Collected data:
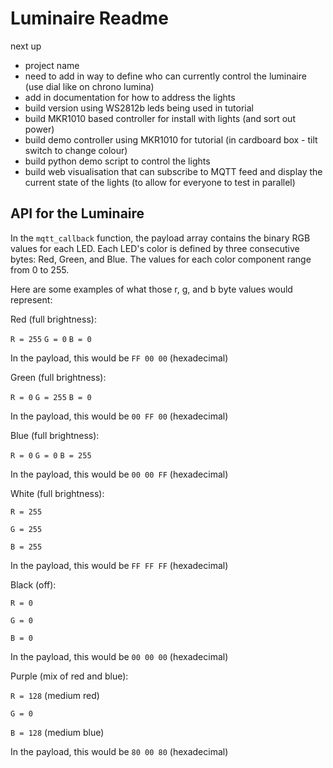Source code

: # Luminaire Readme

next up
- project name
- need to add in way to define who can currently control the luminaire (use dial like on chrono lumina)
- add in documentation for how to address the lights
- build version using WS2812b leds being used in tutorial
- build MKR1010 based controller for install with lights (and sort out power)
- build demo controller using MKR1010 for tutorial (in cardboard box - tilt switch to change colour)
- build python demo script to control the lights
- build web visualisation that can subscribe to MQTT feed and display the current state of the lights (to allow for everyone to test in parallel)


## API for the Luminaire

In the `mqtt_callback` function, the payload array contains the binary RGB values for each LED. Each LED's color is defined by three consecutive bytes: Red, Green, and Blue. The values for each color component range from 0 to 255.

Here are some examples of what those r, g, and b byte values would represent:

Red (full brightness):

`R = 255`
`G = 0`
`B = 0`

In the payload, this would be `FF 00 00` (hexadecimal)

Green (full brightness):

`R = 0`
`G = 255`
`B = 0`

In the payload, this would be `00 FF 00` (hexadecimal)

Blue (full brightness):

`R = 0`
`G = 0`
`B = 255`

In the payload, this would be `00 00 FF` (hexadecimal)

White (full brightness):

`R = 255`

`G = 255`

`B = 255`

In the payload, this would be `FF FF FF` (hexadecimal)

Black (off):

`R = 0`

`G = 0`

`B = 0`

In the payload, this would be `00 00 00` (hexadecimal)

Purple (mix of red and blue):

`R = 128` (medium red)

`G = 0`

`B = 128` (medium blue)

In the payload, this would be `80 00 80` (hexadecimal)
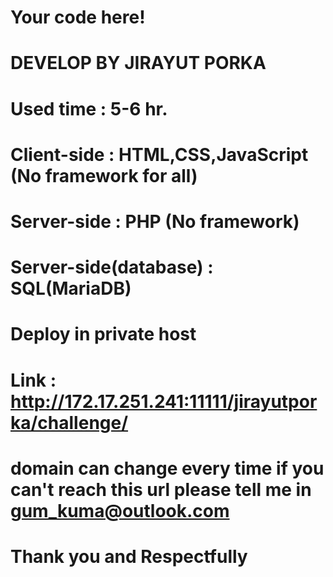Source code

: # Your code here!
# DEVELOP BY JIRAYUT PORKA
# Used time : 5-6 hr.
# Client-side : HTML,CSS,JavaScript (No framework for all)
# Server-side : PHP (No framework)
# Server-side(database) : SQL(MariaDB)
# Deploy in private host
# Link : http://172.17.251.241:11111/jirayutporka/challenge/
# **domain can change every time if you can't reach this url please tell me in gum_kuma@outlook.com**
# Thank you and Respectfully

---

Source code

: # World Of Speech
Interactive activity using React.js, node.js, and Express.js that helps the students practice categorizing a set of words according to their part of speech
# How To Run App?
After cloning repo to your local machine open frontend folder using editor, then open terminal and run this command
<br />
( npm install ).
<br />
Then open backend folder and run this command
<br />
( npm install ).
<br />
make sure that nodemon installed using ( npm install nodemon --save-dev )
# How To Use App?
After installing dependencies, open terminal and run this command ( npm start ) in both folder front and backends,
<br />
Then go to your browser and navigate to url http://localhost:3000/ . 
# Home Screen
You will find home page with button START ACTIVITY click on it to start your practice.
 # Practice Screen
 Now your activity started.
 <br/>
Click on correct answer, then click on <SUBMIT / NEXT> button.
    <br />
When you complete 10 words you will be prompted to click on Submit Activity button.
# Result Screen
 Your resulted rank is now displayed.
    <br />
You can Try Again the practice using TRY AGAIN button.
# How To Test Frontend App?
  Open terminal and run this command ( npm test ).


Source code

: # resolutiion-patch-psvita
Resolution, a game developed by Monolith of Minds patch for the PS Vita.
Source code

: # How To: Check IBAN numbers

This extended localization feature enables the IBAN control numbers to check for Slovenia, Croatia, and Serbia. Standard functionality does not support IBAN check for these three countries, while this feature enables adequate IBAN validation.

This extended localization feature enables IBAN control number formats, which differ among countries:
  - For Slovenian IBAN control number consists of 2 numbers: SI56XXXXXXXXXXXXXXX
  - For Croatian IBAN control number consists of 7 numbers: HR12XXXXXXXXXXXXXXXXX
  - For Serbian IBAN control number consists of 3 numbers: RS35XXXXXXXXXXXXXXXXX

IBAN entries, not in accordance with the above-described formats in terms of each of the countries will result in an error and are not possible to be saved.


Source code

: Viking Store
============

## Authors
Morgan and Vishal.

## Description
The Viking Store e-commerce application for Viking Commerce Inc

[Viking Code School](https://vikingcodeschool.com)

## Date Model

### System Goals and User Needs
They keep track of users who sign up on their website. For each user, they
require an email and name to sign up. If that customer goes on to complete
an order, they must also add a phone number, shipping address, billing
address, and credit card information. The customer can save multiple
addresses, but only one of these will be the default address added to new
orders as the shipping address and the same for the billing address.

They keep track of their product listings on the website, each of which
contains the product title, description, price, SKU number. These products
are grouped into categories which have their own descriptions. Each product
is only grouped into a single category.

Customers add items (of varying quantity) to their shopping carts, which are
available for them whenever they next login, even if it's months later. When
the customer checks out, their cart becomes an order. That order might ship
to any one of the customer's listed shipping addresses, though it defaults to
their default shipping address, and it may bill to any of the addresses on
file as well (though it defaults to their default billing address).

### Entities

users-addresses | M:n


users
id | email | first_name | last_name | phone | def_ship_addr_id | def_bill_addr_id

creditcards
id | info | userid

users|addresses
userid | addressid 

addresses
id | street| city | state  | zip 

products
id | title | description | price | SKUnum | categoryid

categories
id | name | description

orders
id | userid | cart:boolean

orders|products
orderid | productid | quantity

▶ [WHAT THE TASK ASKS] Please select each line in the entries above that contains the string "sign", matching case exactly.

▶ [YOUR SOLUTION]
They keep track of users who sign up on their website. For each user, they
require an email and name to sign up. If that customer goes on to complete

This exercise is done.